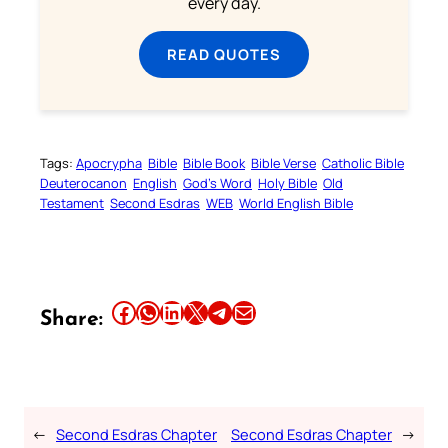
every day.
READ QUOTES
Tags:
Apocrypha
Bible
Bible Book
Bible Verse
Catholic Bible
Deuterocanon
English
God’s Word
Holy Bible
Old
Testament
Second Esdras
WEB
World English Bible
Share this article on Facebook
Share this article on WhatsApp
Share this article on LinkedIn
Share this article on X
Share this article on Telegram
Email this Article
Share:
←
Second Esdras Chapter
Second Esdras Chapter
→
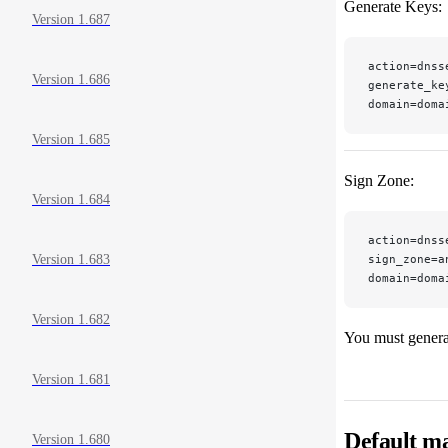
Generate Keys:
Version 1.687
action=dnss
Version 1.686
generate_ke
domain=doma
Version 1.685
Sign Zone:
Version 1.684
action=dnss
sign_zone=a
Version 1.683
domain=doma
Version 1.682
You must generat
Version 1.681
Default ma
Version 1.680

* * *

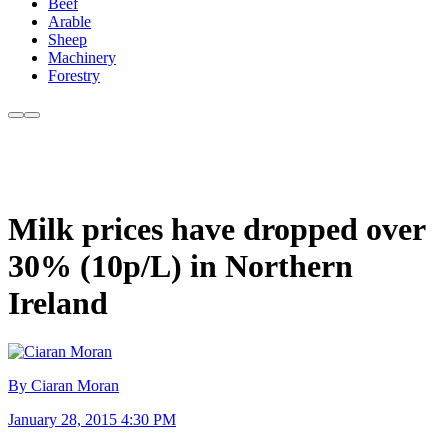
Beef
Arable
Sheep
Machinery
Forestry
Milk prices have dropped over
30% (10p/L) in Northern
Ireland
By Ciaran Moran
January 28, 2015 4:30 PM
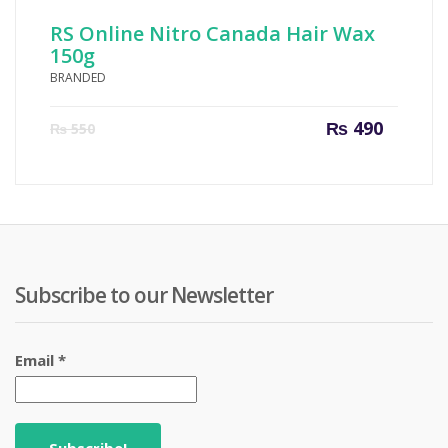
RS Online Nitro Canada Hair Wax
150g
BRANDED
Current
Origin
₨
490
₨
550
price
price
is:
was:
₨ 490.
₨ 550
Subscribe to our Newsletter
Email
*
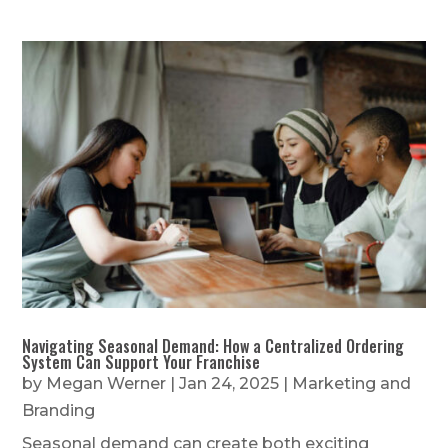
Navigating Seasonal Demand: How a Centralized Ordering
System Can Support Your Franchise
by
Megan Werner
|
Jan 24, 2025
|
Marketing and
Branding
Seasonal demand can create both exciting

* * *

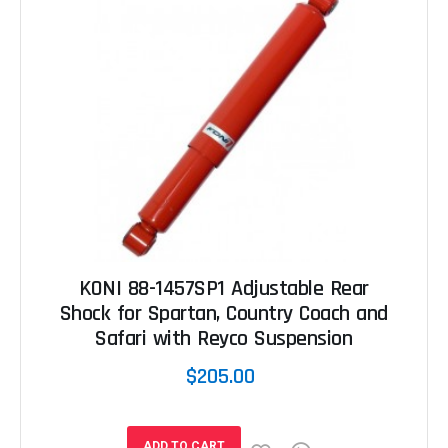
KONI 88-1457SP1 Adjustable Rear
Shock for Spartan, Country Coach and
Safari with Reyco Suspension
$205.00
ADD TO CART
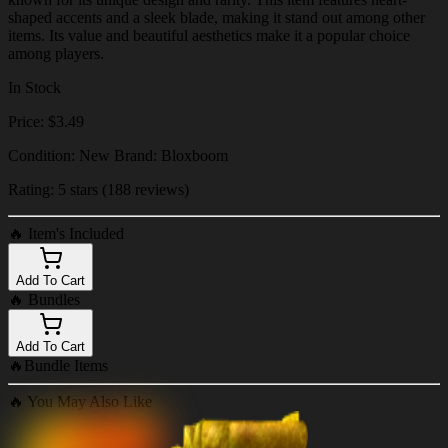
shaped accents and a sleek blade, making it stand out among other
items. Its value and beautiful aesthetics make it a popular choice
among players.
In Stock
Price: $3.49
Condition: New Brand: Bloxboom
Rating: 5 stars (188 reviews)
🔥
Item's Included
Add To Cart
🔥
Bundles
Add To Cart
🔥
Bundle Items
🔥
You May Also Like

* _Task description_: Write out exactly the lines that fall from the line with "items. Its value" to the line with "You May Also Like" in the records above, keeping both ends.

* _Exercise output_:
items. Its value and beautiful aesthetics make it a popular choice
among players.
In Stock
Price: $3.49
Condition: New Brand: Bloxboom
Rating: 5 stars (188 reviews)
🔥
Item's Included
Add To Cart
🔥
Bundles
Add To Cart
🔥
Bundle Items
🔥
You May Also Like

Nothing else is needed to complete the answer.